As a result of the omnibus budget bill not being signed into law last session, money appropriated to the MN Farm Advocate program was not approved. Additionally, money for mental health counseling support was not approved. While there were some legislative disappointments for agriculture, money was approved for the Rural Finance Authority.
Housing received money but many of the policy proposals were eliminated as a result of the provisions being included in the omnibus budget bill, which was vetoed by Governor Dayton.
What has happened in this issue area since last session?
Compounding the problem of low commodity prices, tariffs imposed by China have taken a heavy toll on farmers. The number of bankruptcy filings has increased as a result of the financial pressures farmers are facing.
Affordable housing is difficult to come by in many parts of the state. There was a 4.5% increase in the state’s homeless population according to the Department of Housing and Urban Development.
What is expected to happen this session?
Legislators will look for ways to help farmers facing challenging economic conditions. Some of the things that failed to pass as part of the omnibus finance bill will likely be reconsidered. These issues include money for broadband, an extension of AFREC, money for the MN Farm Advocates program, tax credits for farmers related to the buffer laws, and an appropriation for mental health services for farmers and farm related businesses.
There will be a focus on expanding affordable housing in Minnesota. Additionally, bills will likely be introduced to help stabilize housing for Minnesotans.
Housing is paramount to the success of families, development of children, and communities. Professionals from the housing sector came together to form a Task Force on Housing at the request of Governor Dayton to focus on affordable housing. In the report they developed, the task force summarized the importance of housing, “When we have safe, secure places to live, parents earn more, kids learn better, health and well-being improve, communities prosper, and we all thrive.”
Additionally, the report included six goals that Minnesota should focus on to have success in meeting the affordable housing demand. The goals include committing resources to housing, preserving what we have, building the homes that we need, increasing home stability, linking homes and services, and promoting homeownership by removing barriers.

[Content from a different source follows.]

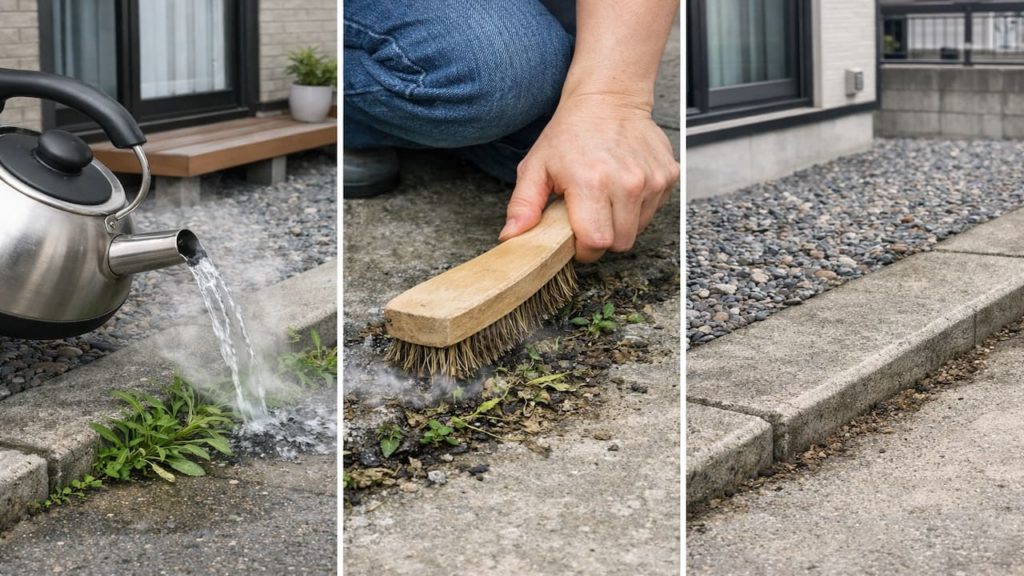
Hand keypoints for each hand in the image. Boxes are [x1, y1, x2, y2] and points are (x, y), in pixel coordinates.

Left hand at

Legislative proposals will likely include recommendations from the report to increase affordable housing access but may also include other ideas to relieve the pressure on affordable housing availability.
See the Taxes section for more information on this topic.
The Trump Administration’s trade war with China has hampered agriculture. China plays a significant role in U.S. agriculture markets as it is the country’s largest market. In 2016, Minnesota exported $7.1 billion in agricultural exports ranking 4th in the United States.
While trade disputes with China are not the only reason farms are struggling, it has raised the stakes for farmers across the Midwest. The Star Tribune reported on the challenges facing farmers. The report stated, “The increase in Chapter 12 filings reflects low prices for corn, soybeans, milk and even beef. The situation for most farmers has worsened since June under retaliatory tariffs that have closed the Chinese market for soybeans and damaged exports of milk and pork.”
Minnesota will look at ways to help farmers and agriculture related businesses as they deal with economic instability. A few ways the Legislature may try to help include:
Agricultural property taxes
Some farm groups have indicated their top priority will be property tax relief for farmers that have removed land from production in order to comply with the state’s buffer law. A $50-per-acre tax credit proposed last year used the Clean Water Fund to finance the new credits. Expect a similar push this year.
Rural Finance Authority (RFA)
The Legislature will likely look to see if the Rural Finance Authority will need additional resources for the upcoming biennium.The RFA provides low-interest loans to farmers to help them finance or refinance their operations.
Mental Health Supports
Additional Investment in mental health access for farmers and agricultural-related businesses is needed. The lone mental health counselor at the Department of Agriculture gets 15 calls on a slow day and as many as 40 calls on a busy day.